Most people are unaware that there are actually two ways to end a marriage in Ohio: divorce and dissolution. The two processes reach the same end result, but the processes and grounds that support each are different.
Ultimately, dissolution is comparable to no-fault divorce, while divorce is actually fault-based in Ohio. So, in that sense, Ohio is both a fault-based and no-fault divorce state.
In order to obtain a divorce, one party must accuse the other party of statutory fault, such as adultery, abandonment, extreme cruelty, habitual drunkenness or gross neglect of duty, as the Ohio Bar explains. The accusing party must have a witness back up his or her allegations.
Ohio law also permits a divorce to take place when "living separate and apart for one year without interruption and without cohabitation" and incompatibility not denied by either party.
The divorce begins when one party files a divorce complain with the court. After the other party has been notified, the divorce cannot be granted for at least six weeks, which gives the parties time to “cool off” and reconsider ending their marriage.
On the other hand, the parties may choose to end their marriage by dissolution if they both agree that they are not compatible.
A dissolution is not filed with the court until an agreement has been reached on all the issues involved, including division of assets and debts, child custody, child support and spousal support.
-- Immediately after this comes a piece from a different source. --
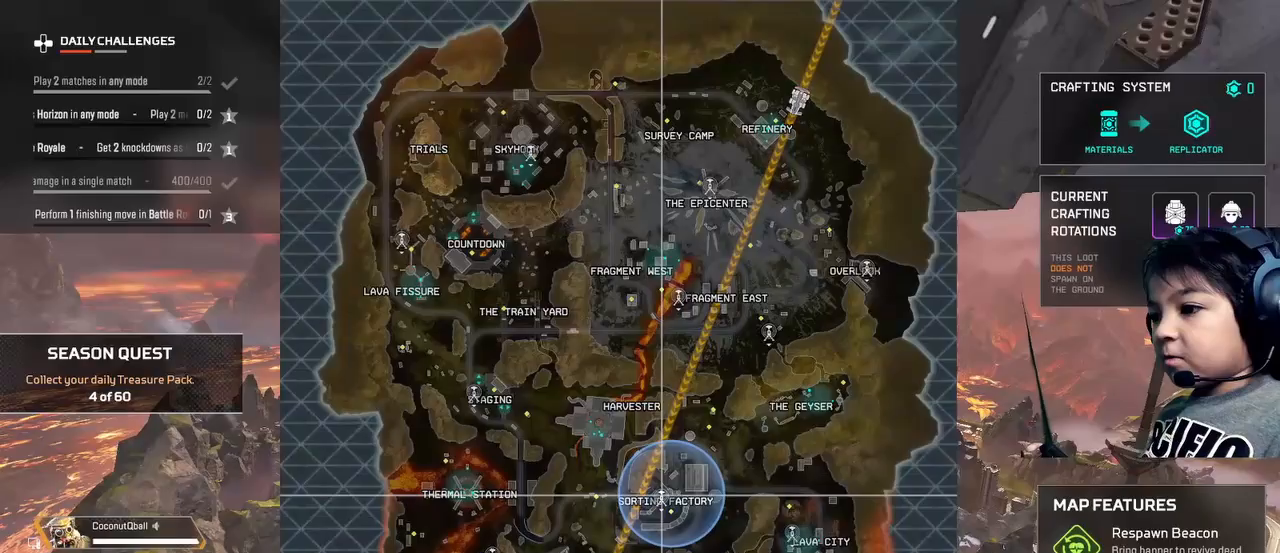
Gameplay with a controller (Xbox layout); each line is a JSON object with the inputs held at the frame after it. "events" lists button and stick changes between this image and that frame as [ms after this image, input, new state], when the widget could be followed in between. Not read: L3.
{"buttons": [], "left_stick": "center", "right_stick": "center", "events": [[120, "left_stick", "center"]]}
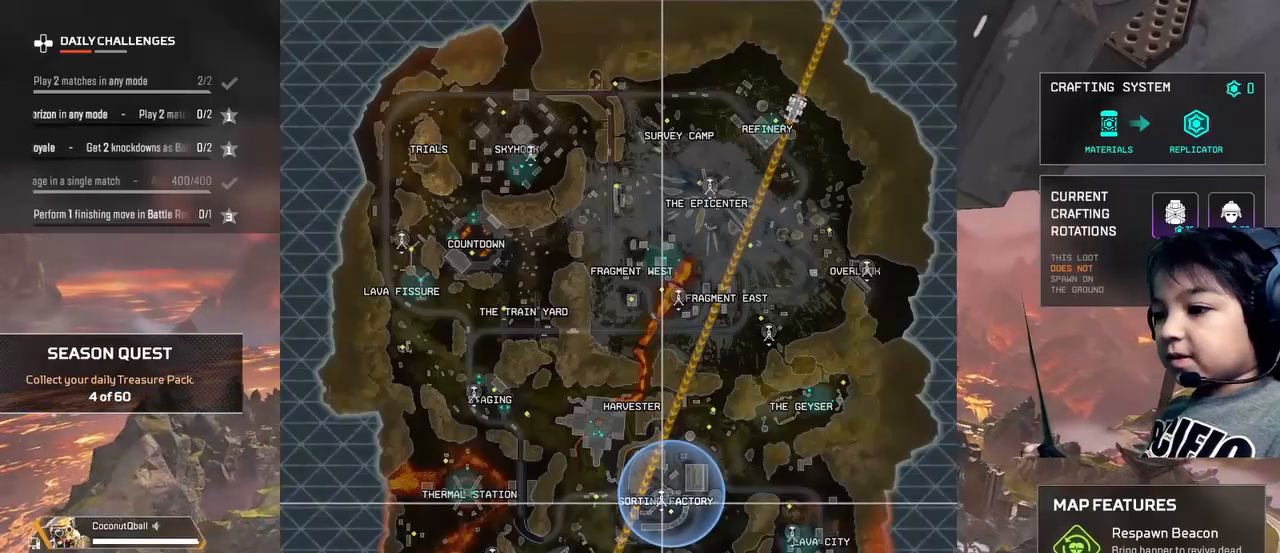
{"buttons": [], "left_stick": "center", "right_stick": "center", "events": []}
The agreement can be reached with the help of attorneys or a mediator.
Additionally, it is not possible to seek the court’s involvement in the dissolution process prior to the agreement being reached, so temporary orders, discovery motions and hearings are not possible.
As you can see, the court is largely uninvolved with the dissolution process, but is very much involved with the divorce process.
Because these two processes vary so greatly, it’s very important to seek advice from a family law attorney as to which process would be best for your unique situation.